Landolt Martin · Nationalrat · 2022-12-01
Landolt Martin · Nationalrat · Glarus · Die Mitte-Fraktion. Die Mitte. EVP. · 2022-12-01
Wortprotokoll
Die OECD-Mindeststeuer betrifft grosse internationale Unternehmen. Nun möchte eine Minderheit Aeschi Thomas in Artikel 128 - betroffen ist auch Artikel 197 Ziffer 16 - auch die Einkommenssteuern für natürliche Personen senken. Das ist ein Anliegen, das a priori nicht unsympathisch ist. Die Diskussion über die überschiessende Progression wäre zweifellos auch höchst spannend und wahrscheinlich irgendwann einmal fällig. Aber im Zusammenhang mit dieser Vorlage steht das Anliegen halt doch etwas schräg in der Landschaft. Ihre Kommission ist insbesondere der Meinung, dass es dieser Vorlage auch so nicht an Komplexität fehlt. Gerade mit Blick auf eine Volksabstimmung dürfte der Antrag eher verwirren, statt die Akzeptanz zu fördern. Der Antrag wurde deshalb mit 18 zu 7 Stimmen abgelehnt.
Bei Artikel 129a Absätze 1 und 2 möchte die Minderheit Feller die Formulierung "grosser multinationaler Unternehmensgruppen" in die Vorlage und somit in die Verfassung schreiben. Auch das ist nicht a priori falsch, weshalb dies bereits in den Übergangsbestimmungen genau so festgehalten ist. Wir setzen aber mit dieser Vorlage vorerst die sogenannte Säule 2 der OECD-Richtlinien um. Es wird zu gegebener Zeit auch die sogenannte Säule 1 umzusetzen sein, wo uns der Begriff "multinational" dann möglicherweise in die Quere kommen könnte, wenn wir ihn jetzt in die Verfassung schreiben. Ihre Kommission bevorzugt deshalb mehrheitlich eine Regelung in den Übergangsbestimmungen und hat den Antrag Feller bei Absatz 1 mit 11 zu 9 Stimmen bei 3 Enthaltungen und bei Absatz 2 mit 12 zu 8 Stimmen bei 3 Enthaltungen abgelehnt.
In Artikel 129a Absatz 3 Buchstabe c geht es um den Personenkreis, der von der Ergänzungssteuer erfasst werden soll. Die Minderheit Aeschi Thomas möchte hier eine klare Fokussierung auf juristische Personen. Die Mehrheit möchte auf eine solche Einschränkung aber verzichten, weil im OECD-Projekt Unternehmensgruppen und Konzerne anvisiert werden, die nicht zwingend juristische Personen sein müssen. In der Regel sind sie es, aber es gibt eben auch Personengesellschaften von erheblicher Grösse, die per definitionem zu den natürlichen Personen gehören. Solche würden mit der Minderheit Aeschi Thomas aus dem Anwendungsbereich der Mindestbesteuerung genommen. Ihre Kommission hat dies deshalb mit 14 zu 7 Stimmen bei 2 Enthaltungen abgelehnt.
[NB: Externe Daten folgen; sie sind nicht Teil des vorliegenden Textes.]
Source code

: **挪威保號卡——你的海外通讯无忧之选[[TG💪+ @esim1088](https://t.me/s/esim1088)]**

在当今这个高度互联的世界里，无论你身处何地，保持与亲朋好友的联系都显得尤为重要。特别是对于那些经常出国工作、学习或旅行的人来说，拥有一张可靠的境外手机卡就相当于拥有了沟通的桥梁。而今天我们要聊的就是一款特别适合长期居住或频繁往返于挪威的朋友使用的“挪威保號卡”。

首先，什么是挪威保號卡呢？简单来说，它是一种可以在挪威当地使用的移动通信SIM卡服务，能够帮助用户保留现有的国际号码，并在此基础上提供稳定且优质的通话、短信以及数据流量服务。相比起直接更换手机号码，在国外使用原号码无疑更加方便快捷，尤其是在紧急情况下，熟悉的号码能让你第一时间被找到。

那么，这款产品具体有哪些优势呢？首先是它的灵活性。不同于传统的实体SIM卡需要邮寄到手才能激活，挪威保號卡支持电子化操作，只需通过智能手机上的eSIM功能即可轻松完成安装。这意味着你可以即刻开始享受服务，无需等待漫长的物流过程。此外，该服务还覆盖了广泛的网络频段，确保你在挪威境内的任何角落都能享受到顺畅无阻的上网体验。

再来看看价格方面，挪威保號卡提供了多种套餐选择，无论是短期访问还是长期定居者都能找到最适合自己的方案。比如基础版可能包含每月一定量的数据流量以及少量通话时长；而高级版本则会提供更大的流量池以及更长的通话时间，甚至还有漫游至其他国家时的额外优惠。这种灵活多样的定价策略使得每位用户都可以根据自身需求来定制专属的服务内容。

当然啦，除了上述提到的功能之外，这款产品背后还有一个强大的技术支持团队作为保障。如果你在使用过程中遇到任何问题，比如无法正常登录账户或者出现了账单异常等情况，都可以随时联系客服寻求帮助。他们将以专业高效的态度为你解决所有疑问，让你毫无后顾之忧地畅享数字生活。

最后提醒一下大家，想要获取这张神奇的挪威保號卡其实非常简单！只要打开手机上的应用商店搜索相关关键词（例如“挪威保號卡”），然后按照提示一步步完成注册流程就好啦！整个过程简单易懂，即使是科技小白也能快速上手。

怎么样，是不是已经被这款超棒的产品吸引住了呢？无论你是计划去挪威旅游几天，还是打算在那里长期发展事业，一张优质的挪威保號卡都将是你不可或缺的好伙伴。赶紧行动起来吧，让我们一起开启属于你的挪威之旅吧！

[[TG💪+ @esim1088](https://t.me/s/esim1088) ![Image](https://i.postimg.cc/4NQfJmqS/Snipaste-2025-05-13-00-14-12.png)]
In Absatz 3 Buchstabe b wird festgehalten, dass der Bund unter gewissen Umständen von den verfassungsmässigen Maximalsätzen abweichen kann. Eine solche Bestimmung muss logischerweise ebenfalls in der Verfassung geregelt sein. Die neue Ergänzungssteuer ist nicht zuletzt auch deshalb eine Bundessteuer. Wäre sie eine kantonale Steuer, müsste der Bund den Kantonen entsprechende Vorschriften machen. Die aktuelle Verfassungsnorm ist so konzipiert, dass auf Gesetzesebene theoretisch beide Optionen zur Verfügung stehen werden. Das mag mit einem gewissen Pragmatismus oder auch mit der Tatsache zu tun haben, dass wir hier Neuland betreten. Aber die Mehrheit Ihrer Kommission hält es eben für richtig, jetzt auf der Ebene der Verfassung noch relativ offen zu legiferieren, damit später auf Gesetzesebene verschiedene Optionen geprüft werden können. Dannzumal wird man auch erste Erfahrungen gesammelt haben. Ihre Kommission hat deshalb den Antrag Feller mit 13 zu 8 Stimmen bei 4 Enthaltungen zu dem gemacht, was er jetzt ist, nämlich zu einer Minderheit, und beantragt Ihnen, es dabei bewenden zu lassen.
Herzlichen Dank, wenn Sie den Anträgen der Mehrheit folgen.